Identify all lines of the data containing the string "without" and copy them.

Extracted page text data:
▬▬▬▬▬▬

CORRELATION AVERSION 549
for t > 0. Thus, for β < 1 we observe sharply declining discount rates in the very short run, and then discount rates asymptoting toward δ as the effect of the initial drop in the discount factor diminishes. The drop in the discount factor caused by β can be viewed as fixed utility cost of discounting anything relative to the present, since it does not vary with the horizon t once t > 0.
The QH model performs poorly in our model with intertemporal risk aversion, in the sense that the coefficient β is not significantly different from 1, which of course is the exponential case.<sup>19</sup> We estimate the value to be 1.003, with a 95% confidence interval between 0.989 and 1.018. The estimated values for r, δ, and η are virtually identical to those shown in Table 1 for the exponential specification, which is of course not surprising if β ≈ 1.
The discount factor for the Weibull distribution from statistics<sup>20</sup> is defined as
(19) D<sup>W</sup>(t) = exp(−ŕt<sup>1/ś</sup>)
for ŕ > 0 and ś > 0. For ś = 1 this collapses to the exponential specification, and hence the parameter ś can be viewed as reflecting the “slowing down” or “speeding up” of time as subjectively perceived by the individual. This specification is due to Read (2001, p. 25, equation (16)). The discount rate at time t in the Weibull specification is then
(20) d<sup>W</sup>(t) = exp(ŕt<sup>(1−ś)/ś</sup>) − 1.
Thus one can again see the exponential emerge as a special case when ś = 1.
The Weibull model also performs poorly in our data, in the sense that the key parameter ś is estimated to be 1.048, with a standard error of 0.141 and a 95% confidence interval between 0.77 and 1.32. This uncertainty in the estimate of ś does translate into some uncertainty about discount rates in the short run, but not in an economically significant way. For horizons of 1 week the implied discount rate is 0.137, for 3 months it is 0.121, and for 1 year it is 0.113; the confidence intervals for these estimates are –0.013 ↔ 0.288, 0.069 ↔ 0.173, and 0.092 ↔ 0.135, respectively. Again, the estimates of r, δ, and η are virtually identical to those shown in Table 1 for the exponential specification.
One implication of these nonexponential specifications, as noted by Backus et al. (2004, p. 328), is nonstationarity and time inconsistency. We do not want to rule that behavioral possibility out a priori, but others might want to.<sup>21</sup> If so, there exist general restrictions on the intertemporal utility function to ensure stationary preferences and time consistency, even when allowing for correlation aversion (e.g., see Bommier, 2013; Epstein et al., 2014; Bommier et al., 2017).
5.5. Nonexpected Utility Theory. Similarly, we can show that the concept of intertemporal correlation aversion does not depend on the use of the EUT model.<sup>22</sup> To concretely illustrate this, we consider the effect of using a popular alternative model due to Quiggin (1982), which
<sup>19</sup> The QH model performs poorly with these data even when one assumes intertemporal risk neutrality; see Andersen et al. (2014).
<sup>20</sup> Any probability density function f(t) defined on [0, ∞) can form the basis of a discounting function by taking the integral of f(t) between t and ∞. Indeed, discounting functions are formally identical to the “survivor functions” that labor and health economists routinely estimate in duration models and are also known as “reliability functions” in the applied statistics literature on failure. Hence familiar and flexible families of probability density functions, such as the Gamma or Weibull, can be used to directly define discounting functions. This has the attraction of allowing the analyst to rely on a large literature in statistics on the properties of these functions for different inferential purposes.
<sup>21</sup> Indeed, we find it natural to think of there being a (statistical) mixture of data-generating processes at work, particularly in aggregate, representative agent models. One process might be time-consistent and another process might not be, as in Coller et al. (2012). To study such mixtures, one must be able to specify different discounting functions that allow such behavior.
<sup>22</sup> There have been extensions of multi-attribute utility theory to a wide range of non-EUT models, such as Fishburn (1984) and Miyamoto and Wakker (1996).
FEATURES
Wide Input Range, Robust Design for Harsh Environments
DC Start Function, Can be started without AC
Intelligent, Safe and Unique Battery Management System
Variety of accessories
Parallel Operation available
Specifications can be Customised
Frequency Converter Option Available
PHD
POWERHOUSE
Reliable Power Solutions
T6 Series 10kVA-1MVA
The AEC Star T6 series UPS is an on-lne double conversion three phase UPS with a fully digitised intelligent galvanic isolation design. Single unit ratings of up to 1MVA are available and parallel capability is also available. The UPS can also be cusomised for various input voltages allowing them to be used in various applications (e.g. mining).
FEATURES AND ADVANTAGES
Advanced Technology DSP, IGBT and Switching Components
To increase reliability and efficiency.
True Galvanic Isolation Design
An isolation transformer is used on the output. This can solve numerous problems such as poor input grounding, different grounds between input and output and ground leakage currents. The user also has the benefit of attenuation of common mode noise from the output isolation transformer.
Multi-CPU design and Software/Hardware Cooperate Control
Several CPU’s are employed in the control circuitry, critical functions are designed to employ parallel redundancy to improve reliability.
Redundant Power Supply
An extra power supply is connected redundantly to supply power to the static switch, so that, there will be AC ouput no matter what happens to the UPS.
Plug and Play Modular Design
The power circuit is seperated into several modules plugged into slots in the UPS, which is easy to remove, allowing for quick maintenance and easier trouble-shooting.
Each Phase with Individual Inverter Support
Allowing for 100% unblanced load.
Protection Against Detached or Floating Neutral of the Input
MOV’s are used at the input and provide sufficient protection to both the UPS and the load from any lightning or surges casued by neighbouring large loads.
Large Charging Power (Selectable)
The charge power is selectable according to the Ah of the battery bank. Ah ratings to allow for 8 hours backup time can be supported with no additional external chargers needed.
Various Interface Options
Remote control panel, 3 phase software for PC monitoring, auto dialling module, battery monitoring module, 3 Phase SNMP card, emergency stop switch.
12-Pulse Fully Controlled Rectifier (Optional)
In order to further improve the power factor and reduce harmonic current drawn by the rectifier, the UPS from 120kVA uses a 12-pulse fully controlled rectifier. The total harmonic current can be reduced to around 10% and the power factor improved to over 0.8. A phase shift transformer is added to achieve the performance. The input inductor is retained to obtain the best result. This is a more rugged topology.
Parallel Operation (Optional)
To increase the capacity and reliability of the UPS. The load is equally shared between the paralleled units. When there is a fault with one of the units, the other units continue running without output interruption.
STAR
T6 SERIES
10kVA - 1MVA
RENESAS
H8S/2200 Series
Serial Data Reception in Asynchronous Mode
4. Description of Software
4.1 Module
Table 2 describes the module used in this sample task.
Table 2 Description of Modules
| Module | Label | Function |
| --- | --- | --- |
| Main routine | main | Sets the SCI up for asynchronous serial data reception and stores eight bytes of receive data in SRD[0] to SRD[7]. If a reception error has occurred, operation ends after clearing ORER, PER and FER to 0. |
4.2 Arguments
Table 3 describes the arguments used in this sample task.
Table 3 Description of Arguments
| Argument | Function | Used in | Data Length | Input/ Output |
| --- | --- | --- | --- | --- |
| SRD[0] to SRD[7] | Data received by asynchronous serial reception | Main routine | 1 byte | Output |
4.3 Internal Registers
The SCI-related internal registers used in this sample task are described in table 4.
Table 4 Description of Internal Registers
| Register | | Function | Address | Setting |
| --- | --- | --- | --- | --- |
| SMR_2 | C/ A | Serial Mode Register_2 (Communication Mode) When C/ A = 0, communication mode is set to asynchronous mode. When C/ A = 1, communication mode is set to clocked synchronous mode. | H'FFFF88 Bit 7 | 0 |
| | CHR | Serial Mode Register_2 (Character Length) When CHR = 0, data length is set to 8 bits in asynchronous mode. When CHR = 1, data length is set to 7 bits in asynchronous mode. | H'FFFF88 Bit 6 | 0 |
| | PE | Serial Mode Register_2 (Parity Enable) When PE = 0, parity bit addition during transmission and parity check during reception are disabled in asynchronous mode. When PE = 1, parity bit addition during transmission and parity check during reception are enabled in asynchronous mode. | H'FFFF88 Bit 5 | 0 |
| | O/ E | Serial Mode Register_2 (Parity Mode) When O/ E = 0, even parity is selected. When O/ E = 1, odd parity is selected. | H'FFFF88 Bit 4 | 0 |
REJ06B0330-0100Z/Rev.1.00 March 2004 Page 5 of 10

▬▬▬▬▬▬

Answer space:
DC Start Function, Can be started without AC
To increase the capacity and reliability of the UPS. The load is equally shared between the paralleled units. When there is a fault with one of the units, the other units continue running without output interruption.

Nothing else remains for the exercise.